Oltre a essere a capo del Dipartimento di Scienze Politiche all'Università del Texas, a San Antonio, l'autore proviene da una delle più illustri famiglie politiche della Libia. (Suo padre fu il primo premier del Paese e un fratello molto più anziano di lui fu ministro degli Esteri negli anni Sessanta, mentre un cugino con un nome simile al suo fu ministro degli Esteri nei primi anni del regime di Gheddafi, per poi diventare leader dell'opposizione ed essere rapito al Cairo nel 1993.) La combinazione di radici libiche, formazione americana e di un'eccellente sagacia assicura una disamina convincente del regime di Gheddafi, che ricorda la brillante analisi di Kanan Makiya sull'Iraq dal titolo Republic of Fear (La Repubblica della paura).
Per "politica di contraddizione" Kikhia intende l'abitudine di Gheddafi di mantenere la Libia in uno stato di "caos controllato". L'autore sostiene che la predilezione per la sperimentazione sociale (la rivoluzione culturale, il Libro Verde, i comitati rivoluzionari, la democrazia diretta, la jamahariya) non era mera eccentricità, e nemmeno follia, ma "un modello di destabilizzazione deliberata" che mantiene l'attenzione dei libici concentrata sulla sopravvivenza personale piuttosto che sulle azioni del regime.
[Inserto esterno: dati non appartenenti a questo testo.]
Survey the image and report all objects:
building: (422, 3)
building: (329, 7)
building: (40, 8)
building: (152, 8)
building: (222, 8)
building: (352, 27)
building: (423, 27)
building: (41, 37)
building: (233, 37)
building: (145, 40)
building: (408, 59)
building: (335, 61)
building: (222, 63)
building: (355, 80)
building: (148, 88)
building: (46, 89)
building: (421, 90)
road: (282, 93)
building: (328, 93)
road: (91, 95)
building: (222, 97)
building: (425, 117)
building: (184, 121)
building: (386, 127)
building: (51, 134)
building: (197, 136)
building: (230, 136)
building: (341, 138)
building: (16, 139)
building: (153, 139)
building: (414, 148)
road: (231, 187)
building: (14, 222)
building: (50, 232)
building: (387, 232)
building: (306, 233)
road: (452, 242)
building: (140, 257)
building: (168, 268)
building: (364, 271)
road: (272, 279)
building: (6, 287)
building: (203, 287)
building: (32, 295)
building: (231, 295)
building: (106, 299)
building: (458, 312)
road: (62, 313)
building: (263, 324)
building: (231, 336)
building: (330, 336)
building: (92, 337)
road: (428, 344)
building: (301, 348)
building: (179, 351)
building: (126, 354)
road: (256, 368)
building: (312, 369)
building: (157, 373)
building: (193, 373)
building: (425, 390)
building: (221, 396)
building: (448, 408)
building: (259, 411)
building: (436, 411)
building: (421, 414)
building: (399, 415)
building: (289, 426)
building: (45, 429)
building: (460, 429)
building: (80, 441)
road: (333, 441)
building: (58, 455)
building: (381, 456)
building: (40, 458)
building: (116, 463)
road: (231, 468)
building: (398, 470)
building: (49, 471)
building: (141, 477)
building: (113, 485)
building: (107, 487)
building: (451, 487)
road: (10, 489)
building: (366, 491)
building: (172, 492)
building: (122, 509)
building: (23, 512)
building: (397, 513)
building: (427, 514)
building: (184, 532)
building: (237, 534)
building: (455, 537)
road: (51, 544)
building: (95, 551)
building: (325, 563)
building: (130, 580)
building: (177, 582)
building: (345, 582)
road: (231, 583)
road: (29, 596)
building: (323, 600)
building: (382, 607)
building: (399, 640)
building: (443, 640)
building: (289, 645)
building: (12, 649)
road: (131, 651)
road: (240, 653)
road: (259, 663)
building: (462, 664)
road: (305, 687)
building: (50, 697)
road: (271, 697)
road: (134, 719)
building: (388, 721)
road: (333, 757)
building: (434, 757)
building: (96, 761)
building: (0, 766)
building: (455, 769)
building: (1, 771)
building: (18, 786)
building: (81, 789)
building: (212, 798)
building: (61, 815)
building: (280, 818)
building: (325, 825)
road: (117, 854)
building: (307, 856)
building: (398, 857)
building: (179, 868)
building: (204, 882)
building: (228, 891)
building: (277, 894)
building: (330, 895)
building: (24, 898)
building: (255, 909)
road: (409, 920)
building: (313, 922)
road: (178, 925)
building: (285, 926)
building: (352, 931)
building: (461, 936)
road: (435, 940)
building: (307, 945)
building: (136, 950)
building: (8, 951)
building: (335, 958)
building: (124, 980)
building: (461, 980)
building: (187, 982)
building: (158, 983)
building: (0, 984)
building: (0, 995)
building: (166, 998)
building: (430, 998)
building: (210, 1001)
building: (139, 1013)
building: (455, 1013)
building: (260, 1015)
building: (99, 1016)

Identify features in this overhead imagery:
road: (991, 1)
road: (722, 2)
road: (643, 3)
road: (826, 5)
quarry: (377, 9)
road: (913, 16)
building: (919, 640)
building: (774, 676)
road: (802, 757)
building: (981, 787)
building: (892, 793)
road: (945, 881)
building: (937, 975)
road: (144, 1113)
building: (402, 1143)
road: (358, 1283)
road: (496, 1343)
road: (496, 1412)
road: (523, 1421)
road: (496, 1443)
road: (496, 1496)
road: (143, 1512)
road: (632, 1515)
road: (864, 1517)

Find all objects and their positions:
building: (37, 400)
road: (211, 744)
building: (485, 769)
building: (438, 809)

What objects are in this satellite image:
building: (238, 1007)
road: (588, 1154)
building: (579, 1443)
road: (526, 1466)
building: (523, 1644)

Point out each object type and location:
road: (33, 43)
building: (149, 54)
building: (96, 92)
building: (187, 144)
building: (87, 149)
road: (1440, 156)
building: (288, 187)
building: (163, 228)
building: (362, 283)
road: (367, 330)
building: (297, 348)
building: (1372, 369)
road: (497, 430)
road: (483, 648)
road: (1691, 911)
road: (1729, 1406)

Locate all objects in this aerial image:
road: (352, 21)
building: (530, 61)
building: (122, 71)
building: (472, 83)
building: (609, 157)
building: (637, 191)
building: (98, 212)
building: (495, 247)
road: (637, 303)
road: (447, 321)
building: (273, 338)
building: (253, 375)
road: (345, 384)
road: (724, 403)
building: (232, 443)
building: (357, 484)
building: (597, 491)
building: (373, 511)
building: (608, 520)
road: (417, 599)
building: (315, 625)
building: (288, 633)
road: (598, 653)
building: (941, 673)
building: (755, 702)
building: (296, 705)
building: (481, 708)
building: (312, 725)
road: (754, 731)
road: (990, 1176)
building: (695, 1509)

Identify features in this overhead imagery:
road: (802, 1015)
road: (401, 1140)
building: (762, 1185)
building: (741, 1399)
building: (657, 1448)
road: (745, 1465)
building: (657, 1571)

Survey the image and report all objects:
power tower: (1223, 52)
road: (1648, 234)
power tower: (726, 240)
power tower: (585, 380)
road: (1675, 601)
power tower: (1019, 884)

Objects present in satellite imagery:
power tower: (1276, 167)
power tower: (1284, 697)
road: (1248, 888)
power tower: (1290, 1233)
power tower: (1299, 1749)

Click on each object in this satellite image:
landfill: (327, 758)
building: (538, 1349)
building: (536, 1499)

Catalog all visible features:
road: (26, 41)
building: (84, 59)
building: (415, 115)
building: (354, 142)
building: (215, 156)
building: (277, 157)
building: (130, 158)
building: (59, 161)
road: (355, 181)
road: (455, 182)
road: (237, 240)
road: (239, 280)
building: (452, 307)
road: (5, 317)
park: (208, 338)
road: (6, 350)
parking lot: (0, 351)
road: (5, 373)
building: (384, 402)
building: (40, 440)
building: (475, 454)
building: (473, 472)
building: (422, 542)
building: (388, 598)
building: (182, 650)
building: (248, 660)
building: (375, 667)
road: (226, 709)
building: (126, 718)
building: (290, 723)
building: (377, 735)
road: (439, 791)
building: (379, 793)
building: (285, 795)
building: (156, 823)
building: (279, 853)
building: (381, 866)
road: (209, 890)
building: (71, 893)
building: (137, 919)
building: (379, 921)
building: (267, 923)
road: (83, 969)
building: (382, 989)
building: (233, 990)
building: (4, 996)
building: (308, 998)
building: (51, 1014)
Con degli eufemismi Kikhia mostra come il regime di Gheddafi abbia di gran lunga peggiorato le cose rispetto a com'erano sotto la monarchia – dal problema idrico, alla produzione industriale, dalle libertà individuali alla politica estera.
È interessante notare che l'unico ambito non soggetto alle manipolazioni di Gheddafi è "l'ambito tradizionale delle donne libiche: la casa". Kikhia mostra il forte contrasto tra i giovani uomini arrivati al potere nel 1969 esaltati dalla loro ricchezza e una Libia di oggi che lui definisce "il Paese più povero al mondo" perché "non ha i mezzi per rigenerare il capitale " che è stato sprecato. In breve, questo è di gran lungo l'opera migliore che sia mai stata scritta sull'era di Gheddafi.